Friday, October 11, 2019

Q&A with Marc Grossberg


Marc Grossberg is the author of the new novel The Best People, which takes place in the Houston legal world. He has practiced law for more than 50 years, and he lives in Houston.

Q: How did you come up with the idea for The Best People, and for your character Paddy?

A: I was at a family event at a Marriott in Houston and went to the bathroom. I heard female voices. At first I thought they came through the vent but then I realized I was in the women’s restroom. Not wanting to be thought of as a pervert, I made an anxious, stealth departure.

Then, I wondered what if someone heard a conversation they weren’t supposed to hear in a place where the speakers thought they had privacy. Although that scene doesn’t come until late in the book, the entire plot spun from that.

Q: What impact has your legal career had on your fiction writing?

A: It certainly slowed me down. I used to work very long hours. The first draft of The Best People was written in 1996. Got that? Twenty-three years in the making. I didn’t really devote important time to making it a pretty good book until 2009 and by that time I was 68.

On the other hand, of course, it provided me with a way to invite readers into the world of law and lawyers. My hope is to capture some portions of them in a way that will entertain and inform.

Q: The novel takes place in Houston--how important is setting to you in your writing?

A: I could answer that in one word – “totally.” Houston is the greatest meritocracy I know of. It is the most diverse city in the United States. It is exciting and interesting. It is and always has been a “can do” place, where too good to be true hasn’t stopped success.

We’ve produced some amazingly wonderful and terrible over-the-top people. It is wide open for people to succeed and fail in whatever drives their passion or their greed or their desire for recognition and respect.  

Q: What do you hope readers take away from the story?

A: That they had a fun yet contemplative time reading about how an overwhelming desire for recognition and respect can conflict with one’s sense of right and wrong, that Houston is an amazing place that produces larger than life characters, and that everyone has a chance to achieve their goals.

Q: What are you working on now?

A: A second novel, which is a cold case murder mystery set in Houston and loosely based on real events, tuning up some short stories, a play about Thurgood Marshall and Jack Greenberg, and mostly a long personal essay about Going Where My Green Light Tells Me the Intersection Might be Interesting, Living in the NOW, and accepting the consequences of all the choices you have made as you move forward.

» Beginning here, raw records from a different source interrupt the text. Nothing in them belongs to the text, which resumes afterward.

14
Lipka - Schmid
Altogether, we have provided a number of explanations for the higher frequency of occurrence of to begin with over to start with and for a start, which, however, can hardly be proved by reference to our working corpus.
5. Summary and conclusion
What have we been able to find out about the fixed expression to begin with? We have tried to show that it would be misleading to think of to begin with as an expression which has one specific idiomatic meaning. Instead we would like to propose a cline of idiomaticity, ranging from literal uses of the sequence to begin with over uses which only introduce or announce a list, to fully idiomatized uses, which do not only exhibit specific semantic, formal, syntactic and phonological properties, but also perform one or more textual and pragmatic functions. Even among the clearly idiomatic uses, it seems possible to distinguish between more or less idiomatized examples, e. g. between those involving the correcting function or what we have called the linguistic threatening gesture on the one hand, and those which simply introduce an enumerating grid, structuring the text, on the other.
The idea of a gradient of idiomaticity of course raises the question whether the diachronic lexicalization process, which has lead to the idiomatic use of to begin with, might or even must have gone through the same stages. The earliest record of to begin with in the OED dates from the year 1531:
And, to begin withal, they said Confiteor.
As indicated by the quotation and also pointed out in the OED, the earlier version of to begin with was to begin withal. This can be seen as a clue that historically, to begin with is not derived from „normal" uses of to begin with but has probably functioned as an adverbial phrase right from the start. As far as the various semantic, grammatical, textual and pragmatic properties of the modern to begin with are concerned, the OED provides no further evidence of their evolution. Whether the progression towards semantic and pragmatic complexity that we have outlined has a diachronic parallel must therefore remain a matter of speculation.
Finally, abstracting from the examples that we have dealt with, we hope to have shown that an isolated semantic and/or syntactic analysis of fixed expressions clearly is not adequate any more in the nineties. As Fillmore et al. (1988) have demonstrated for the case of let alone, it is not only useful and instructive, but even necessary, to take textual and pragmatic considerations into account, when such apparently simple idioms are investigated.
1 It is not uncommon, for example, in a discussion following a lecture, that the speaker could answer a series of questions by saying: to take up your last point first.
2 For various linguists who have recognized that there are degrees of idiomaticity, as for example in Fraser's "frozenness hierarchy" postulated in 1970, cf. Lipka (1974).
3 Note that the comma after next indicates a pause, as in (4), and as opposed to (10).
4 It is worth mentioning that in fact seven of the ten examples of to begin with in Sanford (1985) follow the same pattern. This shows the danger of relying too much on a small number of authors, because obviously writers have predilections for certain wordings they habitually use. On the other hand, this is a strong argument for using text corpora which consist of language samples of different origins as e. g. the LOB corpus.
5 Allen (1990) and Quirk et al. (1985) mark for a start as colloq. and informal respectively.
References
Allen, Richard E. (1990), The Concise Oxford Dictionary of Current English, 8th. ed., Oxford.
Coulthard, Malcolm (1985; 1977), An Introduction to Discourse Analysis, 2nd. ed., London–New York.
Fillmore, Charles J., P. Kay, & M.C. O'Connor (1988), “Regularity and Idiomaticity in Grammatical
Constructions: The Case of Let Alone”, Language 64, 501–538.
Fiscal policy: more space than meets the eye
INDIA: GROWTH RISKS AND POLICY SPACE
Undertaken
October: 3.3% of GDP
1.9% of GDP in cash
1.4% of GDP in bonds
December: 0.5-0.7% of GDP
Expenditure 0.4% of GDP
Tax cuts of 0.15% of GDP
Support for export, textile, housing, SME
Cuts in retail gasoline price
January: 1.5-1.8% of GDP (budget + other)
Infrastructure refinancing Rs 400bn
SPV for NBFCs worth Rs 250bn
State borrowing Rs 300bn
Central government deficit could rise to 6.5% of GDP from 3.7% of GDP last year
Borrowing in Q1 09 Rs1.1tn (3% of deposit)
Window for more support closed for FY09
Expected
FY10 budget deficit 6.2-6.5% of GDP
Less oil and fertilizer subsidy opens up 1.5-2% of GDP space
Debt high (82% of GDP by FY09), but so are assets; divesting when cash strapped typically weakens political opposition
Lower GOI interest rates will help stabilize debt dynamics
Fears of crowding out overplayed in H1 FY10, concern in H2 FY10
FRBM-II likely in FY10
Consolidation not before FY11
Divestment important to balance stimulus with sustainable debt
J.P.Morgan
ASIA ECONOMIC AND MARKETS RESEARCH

People who have read The Best People tell me they are expecting a sequel because they love Paddy Moran, the main character.  Who knows?

Q: Anything else we should know?

A: I’m a really happy person. My oldest daughter calls me Benjamin Button because she thinks I’m getting younger. Like Dylan wrote in My Back Pages, “I was so much older then. I’m younger than that now.”

I feel truly fortunate to have a loving family, good friends, good health, no responsibilities that I don’t consciously choose to assume, no entangling, troubled relationships and the absurd absolute conviction that it isn’t too late for me to do anything.